BHP, the world’s largest mining company, has announced it will not invest in any new growth projects in Queensland while the coal royalty taxes are in place.

“Queensland’s excessive tax on coal producers is out of step with the rest of the world and has given companies a reason not to invest in new projects here,” Mr Macfarlane said.

“Coal royalty tax revenue exceeded $15b last financial year, and Queensland Government estimates conservatively indicate it will be at least $5b this year, but it is likely to be much higher.

“Royalties alone jumped from $8.9b to $18.1b and that’s before you add land and payroll taxes, transfer duties and other regulatory costs imposed by the State Government.”

WA’s resources sector grows

WA’s resources sector also delivered record sales of $254b in 2022-2023 and supported the sixth consecutive year of jobs growth.

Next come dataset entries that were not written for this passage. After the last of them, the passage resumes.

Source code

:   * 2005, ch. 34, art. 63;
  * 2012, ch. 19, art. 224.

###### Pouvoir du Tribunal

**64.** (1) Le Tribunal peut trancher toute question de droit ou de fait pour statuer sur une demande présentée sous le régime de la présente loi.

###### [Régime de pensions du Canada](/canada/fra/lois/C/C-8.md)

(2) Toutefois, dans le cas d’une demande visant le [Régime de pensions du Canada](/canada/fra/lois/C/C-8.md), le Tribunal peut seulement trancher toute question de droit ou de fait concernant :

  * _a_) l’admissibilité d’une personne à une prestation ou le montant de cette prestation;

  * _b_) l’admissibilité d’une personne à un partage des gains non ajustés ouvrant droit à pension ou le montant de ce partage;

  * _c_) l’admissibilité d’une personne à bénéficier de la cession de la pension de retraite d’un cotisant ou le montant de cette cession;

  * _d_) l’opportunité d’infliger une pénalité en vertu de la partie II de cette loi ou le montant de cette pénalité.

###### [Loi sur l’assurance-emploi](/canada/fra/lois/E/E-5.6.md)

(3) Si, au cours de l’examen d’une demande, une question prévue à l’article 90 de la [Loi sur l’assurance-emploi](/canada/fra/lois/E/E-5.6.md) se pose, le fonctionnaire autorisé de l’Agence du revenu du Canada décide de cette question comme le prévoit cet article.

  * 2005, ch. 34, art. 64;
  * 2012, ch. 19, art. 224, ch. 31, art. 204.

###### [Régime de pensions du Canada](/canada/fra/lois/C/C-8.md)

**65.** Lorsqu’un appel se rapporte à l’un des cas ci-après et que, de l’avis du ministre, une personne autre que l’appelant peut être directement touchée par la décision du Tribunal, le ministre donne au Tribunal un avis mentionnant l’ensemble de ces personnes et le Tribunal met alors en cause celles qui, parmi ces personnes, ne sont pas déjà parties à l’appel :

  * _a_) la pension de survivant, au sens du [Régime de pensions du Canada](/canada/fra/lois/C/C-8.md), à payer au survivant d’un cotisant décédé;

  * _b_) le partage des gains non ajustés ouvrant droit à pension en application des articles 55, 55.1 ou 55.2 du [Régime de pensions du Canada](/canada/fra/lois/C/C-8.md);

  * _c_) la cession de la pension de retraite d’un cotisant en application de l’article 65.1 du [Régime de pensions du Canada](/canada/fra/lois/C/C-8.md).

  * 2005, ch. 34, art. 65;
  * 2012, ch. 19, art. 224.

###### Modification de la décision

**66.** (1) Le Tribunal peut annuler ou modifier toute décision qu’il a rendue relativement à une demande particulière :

The Department of Mines, Industry Regulation and Safety revealed resources sales were up $20b from 2021-2022, smashing the previous record of $251b in 2022. Employment records were also broken with more than 126,480 full time workers in WA.

Iron ore production continued to grow with sales of $125b supported by record production of 861mt.

Lithium achieved all-time high sales of $21b on the back of expanding production and record prices, while the value of liquefied natural gas surged to $56b.

Sales of gold ($18.6b), nickel ($5.7b), domestic gas ($2.5b) and salt ($714m) reflected the strength of State’s resources sector. Condensate ($8.6b), alumina ($6.7b) and mineral sands ($1.4b) sales remained steady.

WA Premier Roger Cook commented on the growth.

“WA jobs are our number one priority, and our resources sector continues to underpin our State’s economic strength,” he said.

“As the world moves to a low-carbon future, we’re positioning WA as a renewable energy powerhouse — and our record lithium sales show we’re on the right track.”